Evolution of antibiotic resistance using the designed MPs

To evaluate the impact of these MPs on laboratory evolutionary outcomes, we evolved antibiotic resistance in E. coli, as well as RNA polymerase substrate specificity changes in bacteriophage, using cells harbouring different MPs. First we tested the ability of MP1, MP4 or MP6 to evolve resistance of E. coli strain MG1655 ΔrecA::apra to a number of commonly used antibiotics. Mid-log-phase cultures of MG1655 ΔrecA::apra carrying MP1, MP4 or MP6 were induced for 18–21 h, then serially diluted and plated on agar plates without antibiotics, or with 5–100 μg ml−1 of carbenicillin, cephotaxime, fosfomycin, kanamycin, metronidazole, norfloxacin, rifampin, spectinomycin, streptomycin or tetracycline. The antibiotic concentrations used in all 10 cases were well above known minimum inhibitory concentration values (Supplementary Table 5).

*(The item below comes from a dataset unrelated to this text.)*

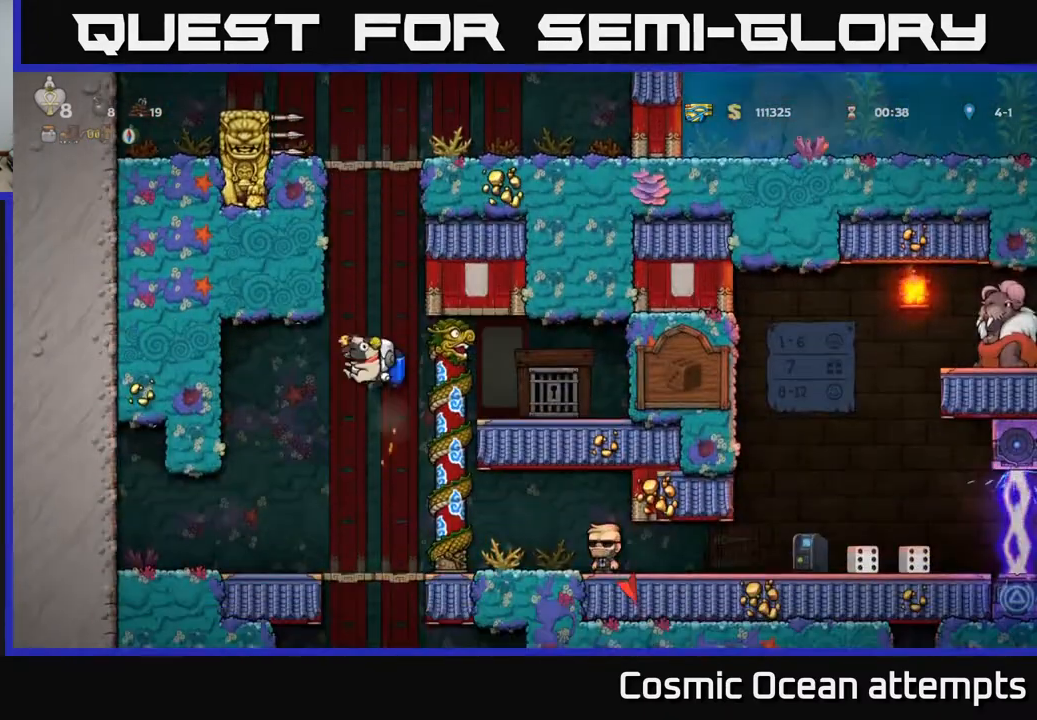
{"buttons": [], "right_stick": "center", "events": []}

After only 18 h of growth on antibiotic-containing solid medium, large fractions of the bacterial population showed resistance to high concentrations of carbenicillin, fosfomycin, kanamycin, metronidazole, rifampin, spectinomycin, streptomycin and tetracycline (Fig. 5a and Supplementary Table 6). No resistant colonies were detected for cefotaxime or norfloxacin. The frequency of antibiotic resistance strongly correlated with MP potency (Fig. 5a). For example, we observed the evolution of resistance to high levels of kanamycin with no intermediate selection step using MP6, which enabled up to 11% of the total population to grow in the presence of 30 μg ml−1 kanamycin. In contrast, only 0.02 or 0.66% of the population survived this level of kanamycin when using MP1 or MP4, respectively (Fig. 5a).

Figure 5: Comparison of MP6 and other mutagenesis approaches for the evolution of antibiotic resistance.
figure 5

(a) MG1655 ΔrecA::apra cells with or without MP6 were grown for 18–21 h under induced conditions. XL1-Blue and XL1-Red were grown for 18–21 h. (b) MG1655 ΔrecA::apra cells were treated using chemical mutagens as previously described30. In all cases, cultures were plated on the indicated antibiotics following overnight culture in the absence of any selection. The numbers in parenthesis indicate the antibiotic concentrations used in μg ml−1. The fraction of cells resistant to each antibiotic was calculated relative to the total number of cells on plates without antibiotics. Resistance to norfloxacin was not detected for any of the tested strains or treatments. XL1-Blue and XL1-Red are both inherently resistant to tetracycline and metronidazole, so no comparison is shown for either antibiotic. See Supplementary Table 6 for full antibiotic resistance data. Error bars denote the standard deviation of at least three biological replicates. UV, ultraviolet irradiation.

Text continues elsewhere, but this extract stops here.